Rainer Maria Rilke: O
"Eu" e o "Mundo"
(Carta de 17 de Fevereiro de 1903)
Meu caro senhor:
Acabo de receber a sua carta. Não quero deixar de
lhe agradecer a grande e preciosa confiança que esta representa, mas pouco mais posso
fazer. Não analisarei a maneira dos seus versos, porque sempre fui alheio a qualquer
preocupação crítica. Para penetrar uma obra de arte, nada, aliás, pior do que as
palavras da crítica, que apenas conduzem a mal entendidos mais ou menos felizes. Nem tudo
se pode apreender ou dizer, como nos querem fazer acreditar. Quase tudo o que acontece é
inexprimível e se passa numa região que a palavra jamais atingiu. E nada mais difícil
de exprimir do que as obras de arte - seres vivos e secretos cuja vida imortal acompanha a
nossa vida efémera.
Dito isto, apenas posso acrescentar que os seus
versos não revelam uma maneira sua. Contêm, é certo, gérmens de personalidade, mas
ainda tímidos e escondidos. Senti-o, sobretudo, no seu último poema: A Minha Alma.
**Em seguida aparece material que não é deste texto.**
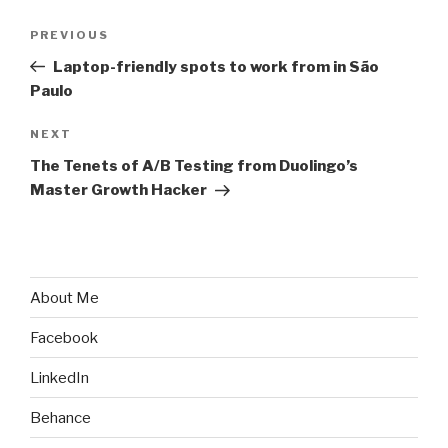
Post
Previous
PREVIOUS
navigation
Post
Laptop-friendly spots to work from in São
Paulo
Next
NEXT
Post
The Tenets of A/B Testing from Duolingo’s
Master Growth Hacker
About Me
Facebook
LinkedIn
Behance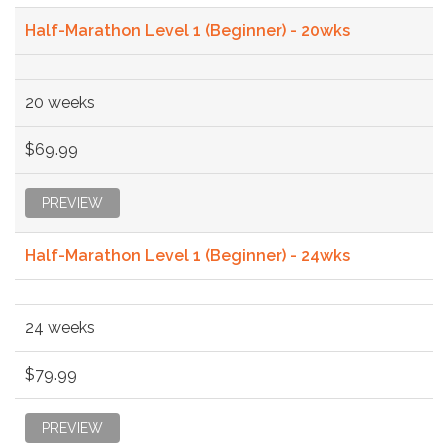
Half-Marathon Level 1 (Beginner) - 20wks
20 weeks
$69.99
PREVIEW
Half-Marathon Level 1 (Beginner) - 24wks
24 weeks
$79.99
PREVIEW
Neste poema, qualquer coisa de pessoal procura encontrar solução e forma. E em toda a
bela poesia A Leopardi se sente uma espécie de parentesco com este príncipe, este
solitário. Contudo, os seus poemas não têm existência própria, independência, nem
mesmo o último, nem mesmo o que é dedicado a Leopardi. Na sua carta encontrei a
explicação de certas insuficiências que já notara ao lê-lo, mas a que não me fora
possível dar nome. Pergunta-me se os seus versos são bons. Pergunta-mo a mim - depois de
o ter perguntado a vários. Manda-os para as revistas. Compara-os a outros poemas e
alarma-se quando certas redacções afastam os seus ensaios poéticos. Doravante (visto
que me permite aconselhá-lo), peço-lhe que renuncie a tudo isso. O seu olhar está
voltado para fora: eis o que não deve tornar a acontecer. Ninguém pode aconselhá-lo nem
ajudá-lo - ninguém! Há só um caminho: entre em si próprio e procure a necessidade que
o faz escrever. Veja se esta necessidade tem raízes no mais profundo do seu coração.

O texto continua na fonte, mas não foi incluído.